Além de estudantes e professores, outra categoria que estava em peso nas ruas era a dos profissionais da saúde. A enfermeira Fanny, 34 anos, não está satisfeita com o pacote de medidas anunciado em novembro para melhorar a situação dos hospitais públicos, que sofrem com a falta de recursos. "Estamos em dificuldades, mas tenho consciência de todos o funcionalismo público em geral está em grandes dificuldades. Hoje, ele [Macron] nos ataca de todos os lados - e, agora, é a vez das nossas aposentadorias." 

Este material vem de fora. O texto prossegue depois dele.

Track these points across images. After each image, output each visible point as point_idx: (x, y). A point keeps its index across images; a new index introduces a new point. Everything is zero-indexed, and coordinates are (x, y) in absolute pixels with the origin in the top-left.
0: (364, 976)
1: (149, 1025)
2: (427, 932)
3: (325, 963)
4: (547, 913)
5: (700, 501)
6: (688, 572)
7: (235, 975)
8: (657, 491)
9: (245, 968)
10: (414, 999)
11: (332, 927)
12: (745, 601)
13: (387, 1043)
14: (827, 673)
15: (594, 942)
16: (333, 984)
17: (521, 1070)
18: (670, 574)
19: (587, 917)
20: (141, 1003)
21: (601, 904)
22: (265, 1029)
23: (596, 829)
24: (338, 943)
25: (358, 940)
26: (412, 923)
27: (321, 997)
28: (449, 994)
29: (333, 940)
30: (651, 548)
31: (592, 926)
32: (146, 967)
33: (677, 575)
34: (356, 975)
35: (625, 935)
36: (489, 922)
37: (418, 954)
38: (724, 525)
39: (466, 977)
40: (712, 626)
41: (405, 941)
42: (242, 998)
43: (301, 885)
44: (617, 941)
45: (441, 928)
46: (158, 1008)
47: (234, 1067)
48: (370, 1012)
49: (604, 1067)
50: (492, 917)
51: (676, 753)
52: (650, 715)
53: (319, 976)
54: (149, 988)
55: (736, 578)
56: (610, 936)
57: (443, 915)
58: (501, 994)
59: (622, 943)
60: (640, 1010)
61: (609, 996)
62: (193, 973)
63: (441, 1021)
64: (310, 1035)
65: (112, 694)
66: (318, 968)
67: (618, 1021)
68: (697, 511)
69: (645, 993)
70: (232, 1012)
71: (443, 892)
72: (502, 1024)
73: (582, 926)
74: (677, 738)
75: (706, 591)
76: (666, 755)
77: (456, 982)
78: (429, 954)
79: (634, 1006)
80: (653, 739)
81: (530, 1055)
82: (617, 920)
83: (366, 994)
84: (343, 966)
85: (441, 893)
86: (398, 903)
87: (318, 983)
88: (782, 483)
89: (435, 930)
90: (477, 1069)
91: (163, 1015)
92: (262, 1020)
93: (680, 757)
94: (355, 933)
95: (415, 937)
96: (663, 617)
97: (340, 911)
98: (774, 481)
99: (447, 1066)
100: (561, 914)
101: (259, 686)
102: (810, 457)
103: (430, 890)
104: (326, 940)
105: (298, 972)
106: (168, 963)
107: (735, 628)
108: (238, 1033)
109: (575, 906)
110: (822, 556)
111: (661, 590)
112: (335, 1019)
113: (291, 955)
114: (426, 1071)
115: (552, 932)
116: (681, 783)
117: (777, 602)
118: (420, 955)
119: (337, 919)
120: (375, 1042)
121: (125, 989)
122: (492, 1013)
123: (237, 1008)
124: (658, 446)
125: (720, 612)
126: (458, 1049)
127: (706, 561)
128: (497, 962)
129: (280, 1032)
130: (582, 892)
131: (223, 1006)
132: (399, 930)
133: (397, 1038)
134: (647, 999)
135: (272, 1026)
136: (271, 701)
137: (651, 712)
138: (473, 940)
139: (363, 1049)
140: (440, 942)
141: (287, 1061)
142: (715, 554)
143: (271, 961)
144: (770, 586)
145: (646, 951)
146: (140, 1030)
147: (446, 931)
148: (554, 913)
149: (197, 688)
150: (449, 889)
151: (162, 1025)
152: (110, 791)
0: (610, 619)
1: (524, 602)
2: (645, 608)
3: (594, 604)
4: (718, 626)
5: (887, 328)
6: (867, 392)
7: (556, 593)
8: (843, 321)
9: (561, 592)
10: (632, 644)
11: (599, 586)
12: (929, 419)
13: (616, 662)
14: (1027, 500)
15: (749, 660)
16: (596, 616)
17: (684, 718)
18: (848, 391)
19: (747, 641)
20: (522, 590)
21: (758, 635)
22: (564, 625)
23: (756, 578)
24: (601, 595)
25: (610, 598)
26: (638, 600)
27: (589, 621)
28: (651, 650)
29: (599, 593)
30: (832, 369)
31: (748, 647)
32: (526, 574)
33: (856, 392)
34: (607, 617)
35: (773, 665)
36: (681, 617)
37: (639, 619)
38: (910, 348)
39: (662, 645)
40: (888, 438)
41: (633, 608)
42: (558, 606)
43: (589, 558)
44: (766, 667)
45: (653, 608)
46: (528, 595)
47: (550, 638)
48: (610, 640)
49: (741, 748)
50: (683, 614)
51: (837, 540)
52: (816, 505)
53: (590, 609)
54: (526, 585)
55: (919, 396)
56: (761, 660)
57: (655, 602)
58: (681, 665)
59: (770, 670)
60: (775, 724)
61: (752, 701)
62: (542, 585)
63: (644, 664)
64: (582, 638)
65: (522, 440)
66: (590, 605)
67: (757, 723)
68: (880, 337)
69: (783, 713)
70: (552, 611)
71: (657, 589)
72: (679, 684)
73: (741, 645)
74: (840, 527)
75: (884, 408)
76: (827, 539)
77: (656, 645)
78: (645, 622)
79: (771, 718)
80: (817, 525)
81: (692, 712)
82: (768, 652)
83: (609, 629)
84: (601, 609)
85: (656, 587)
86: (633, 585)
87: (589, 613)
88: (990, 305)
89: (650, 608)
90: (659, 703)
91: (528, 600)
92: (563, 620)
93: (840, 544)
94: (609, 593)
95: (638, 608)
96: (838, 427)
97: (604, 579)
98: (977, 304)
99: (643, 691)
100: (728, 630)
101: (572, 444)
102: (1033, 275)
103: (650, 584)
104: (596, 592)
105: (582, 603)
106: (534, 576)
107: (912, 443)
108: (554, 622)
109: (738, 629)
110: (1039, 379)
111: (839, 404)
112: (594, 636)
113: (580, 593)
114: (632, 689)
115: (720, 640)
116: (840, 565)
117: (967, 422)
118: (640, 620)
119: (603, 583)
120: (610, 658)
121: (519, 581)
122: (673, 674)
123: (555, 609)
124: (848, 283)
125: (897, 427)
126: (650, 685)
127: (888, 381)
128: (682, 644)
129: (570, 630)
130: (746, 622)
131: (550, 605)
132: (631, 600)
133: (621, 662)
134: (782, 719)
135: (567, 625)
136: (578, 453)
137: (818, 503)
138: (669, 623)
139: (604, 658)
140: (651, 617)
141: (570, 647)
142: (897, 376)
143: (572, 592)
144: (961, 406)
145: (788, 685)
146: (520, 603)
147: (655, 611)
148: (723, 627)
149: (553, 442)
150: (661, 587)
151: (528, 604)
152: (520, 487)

Os grevistas temem que a reforma diminua o valor das pensões, ao adotar um sistema de pontos que equilibra as aposentadorias de acordo com os salários ao longo de toda a carreira, e não apenas nos melhores anos, com é hoje. "De qualquer forma, eu já sei que nunca vou conseguir ter uma aposentadoria decente", lamenta o jovem Arthur, 21 anos, que usava um nariz de palhaço no protesto parisiense. "Para funcionar, essa greve vai ter que durar. Se for só um dia, vai ser como as manifestações dos coletes amarelos nos sábados: ficamos na rua das 14h às 18h, e depois mais nada." No fim do dia, a greve dos metroviários parisienses foi reconduzida até segunda-feira (9).

 

Rumo à capitalização

 

Apesar de já estar aposentada - e do frio de 2ºC que fazia nesta tarde em Paris -, a ex-funcionária pública Claudine, 72 anos, fez questão de participar do protesto e entregar folhetos para explicar a reforma. "É um insulto. O governo está nos levando para um regime no qual, no futuro, os jovens vão depender de capitalizações privadas para terem uma aposentadoria digna", afirma. "Estou aqui para batalhar pelas próximas gerações."

Na capital, a manifestação partiu da estação Gare do Norte em direção ao sudeste da cidade. No fim da tarde, os organizadores anunciaram que 250 mil pessoas participaram do protesto. Uma extensa área do trajeto ficou paralisada nesta quinta-feira, com o comércio fechado. Mais de 6 mil policiais estavam nas ruas para garantir a segurança da manifestação e dos arredores e evitar depredações.

No entanto, já na metade da marcha, iniciaram-se confrontos entre manifestantes e a polícia, que reagiu com bombas de gás lacrimogêneo. Pelo menos 87 pessoas foram detidas.

Além de Paris, os protestos se repetiram em todas as grandes cidades do país, como Lyon e Marselha. A polícia francesa estima que, em toda a França, 450 pessoas foram às ruas.